In 2009–10 Davies spent a period away from Liverpool while completing Royal Air Force training. She played for Rochdale in the 2011–12 FA Women's Premier League Northern Division to gain match fitness.

After playing for Liverpool in 2012, Davies was named FA WSL goalkeeper of the year. She also won 2012 RAF Sportswoman of the Year.
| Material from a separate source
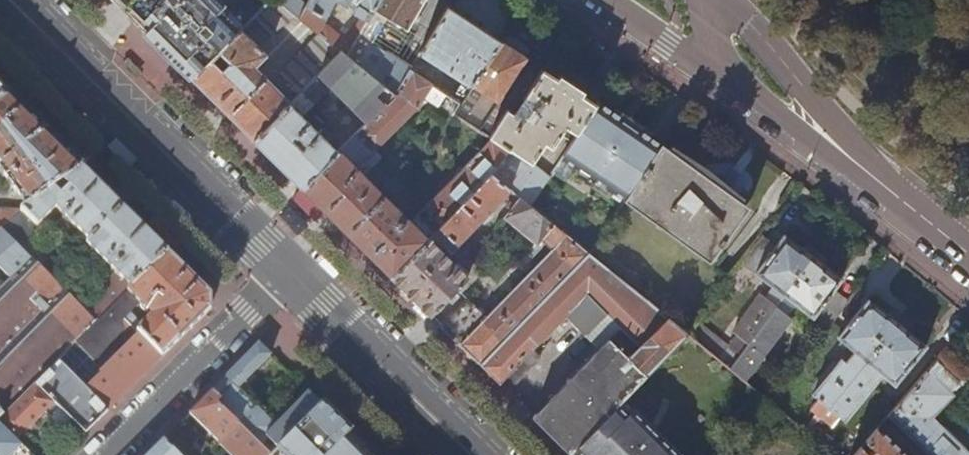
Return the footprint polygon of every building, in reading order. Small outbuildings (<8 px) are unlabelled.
[(124,14),(138,0),(110,0),(124,14)] [(124,14),(160,49),(192,81),(210,61),(219,53),(240,32),(244,27),(224,8),(223,0),(138,0),(124,14)] [(275,0),(271,0),(253,18),(272,37),(294,16),(280,5),(275,0)] [(280,5),(294,16),(299,20),(305,8),(295,0),(283,0),(280,5)] [(305,8),(299,20),(316,34),(335,0),(310,0),(305,8)] [(379,0),(336,0),(339,2),(341,5),(345,7),(348,2),(365,12),(347,44),(325,28),(319,36),(340,53),(345,57),(379,0)] [(345,57),(356,66),(385,19),(406,32),(425,0),(379,0),(345,57)] [(499,42),(447,9),(420,53),(466,83),(462,89),(467,93),(499,42)] [(210,61),(192,81),(227,115),(253,141),(290,103),(255,68),(265,57),(240,32),(219,53),(231,66),(226,65),(220,71),(210,61)] [(280,74),(300,94),(300,93),(319,74),(340,53),(319,36),(318,35),(280,74)] [(467,93),(459,104),(453,115),(487,138),(506,109),(496,103),(525,59),(499,42),(467,93)] [(356,66),(345,57),(340,53),(319,74),(333,88),(368,122),(393,96),(371,78),(356,66)] [(371,78),(393,96),(408,72),(410,69),(385,54),(371,78)] [(491,175),(509,189),(516,195),(529,206),(548,178),(531,164),(543,147),(542,146),(543,143),(544,144),(545,143),(550,146),(549,147),(551,149),(553,146),(552,145),(554,143),(555,143),(557,140),(556,139),(560,136),(571,143),(596,105),(580,95),(583,91),(558,75),(555,80),(542,71),(536,80),(534,79),(532,83),(534,83),(530,88),(529,88),(527,91),(528,92),(525,96),(524,95),(521,99),(522,100),(532,105),(529,108),(527,108),(523,114),(524,118),(523,120),(513,114),(506,109),(487,138),(489,140),(507,151),(491,175)] [(338,152),(302,189),(325,211),(350,236),(391,276),(474,192),(469,187),(475,180),(480,185),(491,175),(507,151),(489,140),(410,222),(361,175),(380,157),(374,150),(416,108),(430,85),(408,72),(393,96),(368,122),(338,152)] [(300,93),(312,104),(315,107),(333,88),(319,74),(300,93)] [(9,97),(0,88),(0,104),(9,97)] [(290,103),(253,141),(265,152),(302,189),(338,152),(302,115),(312,104),(300,93),(300,94),(290,103)] [(9,97),(0,104),(0,171),(26,207),(52,189),(61,182),(81,168),(49,136),(9,97)] [(571,174),(600,194),(606,186),(624,199),(660,145),(642,132),(620,116),(599,102),(596,105),(571,143),(563,156),(577,166),(571,174)] [(620,116),(642,132),(645,127),(623,112),(620,116)] [(624,199),(623,201),(707,261),(747,207),(660,145),(624,199)] [(89,159),(81,168),(109,197),(117,189),(89,159)] [(167,253),(145,232),(115,202),(109,197),(81,168),(61,182),(67,189),(60,196),(52,189),(26,207),(20,212),(0,227),(0,412),(4,417),(59,362),(76,344),(167,253)] [(474,192),(391,276),(430,315),(467,277),(441,251),(444,247),(451,253),(459,246),(456,243),(509,189),(491,175),(480,185),(474,192)] [(600,194),(619,207),(623,201),(624,199),(606,186),(600,194)] [(325,211),(302,189),(293,198),(316,221),(325,211)] [(468,300),(442,327),(481,364),(588,254),(529,206),(516,195),(507,206),(511,209),(504,218),(535,243),(532,246),(537,250),(545,241),(549,244),(552,244),(552,249),(486,318),(468,300)] [(20,212),(18,209),(0,208),(0,227),(20,212)] [(760,236),(740,262),(758,276),(754,281),(768,291),(772,286),(777,289),(784,295),(814,256),(802,248),(801,248),(783,234),(774,246),(760,236)] [(86,387),(107,411),(210,308),(210,297),(192,278),(167,253),(76,344),(93,360),(118,334),(126,341),(136,331),(137,332),(101,370),(96,375),(96,376),(86,387)] [(533,416),(569,452),(616,404),(685,333),(588,254),(481,364),(500,383),(506,376),(514,383),(540,357),(533,350),(566,315),(598,348),(569,378),(566,380),(567,382),(552,396),(551,395),(548,399),(549,400),(536,414),(535,413),(533,416)] [(513,267),(503,256),(485,273),(496,284),(513,267)] [(828,325),(846,301),(833,290),(842,279),(823,264),(823,263),(814,256),(784,295),(795,303),(813,317),(815,314),(828,325)] [(767,301),(775,307),(784,295),(777,289),(767,301)] [(784,295),(775,307),(786,315),(795,303),(784,295)] [(695,320),(685,333),(729,368),(775,307),(767,301),(759,296),(731,332),(736,336),(727,347),(695,320)] [(866,360),(898,321),(888,313),(887,314),(868,300),(852,320),(848,316),(843,322),(848,326),(838,337),(866,360)] [(775,307),(729,368),(743,381),(791,319),(786,315),(775,307)] [(908,330),(898,321),(866,360),(894,383),(904,371),(908,374),(914,367),(910,365),(925,346),(907,331),(908,330)] [(93,360),(76,344),(59,362),(86,387),(96,376),(96,375),(101,370),(93,360)] [(252,348),(211,391),(219,398),(233,385),(260,355),(252,348)] [(814,416),(818,420),(857,372),(842,360),(813,393),(819,398),(810,407),(817,413),(814,416)] [(929,417),(950,395),(949,393),(960,382),(959,376),(944,362),(935,361),(889,415),(930,454),(968,454),(929,417)] [(107,411),(86,387),(59,362),(4,417),(0,421),(0,423),(17,440),(45,412),(49,416),(57,407),(70,419),(85,434),(98,421),(107,411)] [(857,372),(818,420),(822,422),(825,419),(831,425),(840,415),(845,419),(873,385),(857,372)] [(237,426),(256,407),(233,385),(219,398),(214,403),(237,426)] [(219,398),(211,391),(192,411),(189,414),(220,444),(237,426),(214,403),(219,398)] [(629,409),(625,413),(616,404),(569,452),(572,454),(677,454),(629,409)] [(351,434),(336,419),(320,405),(296,430),(278,449),(272,454),(329,454),(351,434)] [(57,407),(49,416),(47,418),(61,432),(66,431),(70,426),(70,419),(57,407)] [(278,449),(296,430),(284,417),(275,426),(256,407),(237,426),(260,448),(268,439),(278,449)] [(183,421),(163,441),(177,454),(209,454),(213,451),(183,421)] [(6,452),(17,440),(0,423),(0,454),(3,454),(6,452)] [(260,448),(237,426),(220,444),(219,445),(229,454),(267,454),(260,448)] [(878,427),(867,440),(874,448),(869,454),(862,447),(855,454),(905,454),(878,427)] [(371,454),(351,434),(329,454),(372,454),(371,454)] [(17,440),(6,452),(9,454),(32,454),(17,440)] [(163,441),(149,454),(177,454),(163,441)]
She started the opening two games of the following season for Chelsea in outstanding form, but was then posted to Oman with the RAF, curtailing her campaign.

On the final day of the 2013 women's football transfer window, Davies signed for Doncaster Rovers Belles.

In 2014, Davies joined up with Welsh legend Jayne Ludlow at Reading F.C. Women competing in the newly formed FA WSL 2. She took another break from football in February 2015, to focus on her RAF career, then re-joined Doncaster Rovers Belles ahead of the 2017 FA WSL Spring Series. She announced her retirement from football in July 2019 after spending a season at Sheffield United, where she made four league appearances.

==International career==
Davies represented Wales at U-14 and U-16 level. She also won eight caps at the U-19 level. Her debut for the senior side came against Canada in Lagoa, Portugal, in March 2002.

In August 2010, Davies played for Wales in 2011 FIFA Women's World Cup qualification games against Azerbaijan and Sweden. Her club was listed as RAF. Prior to this, her last game for Wales had been in March 2009 against Poland.

In November 2010, Davies was called up for a friendly against Bulgaria as a Liverpool player again.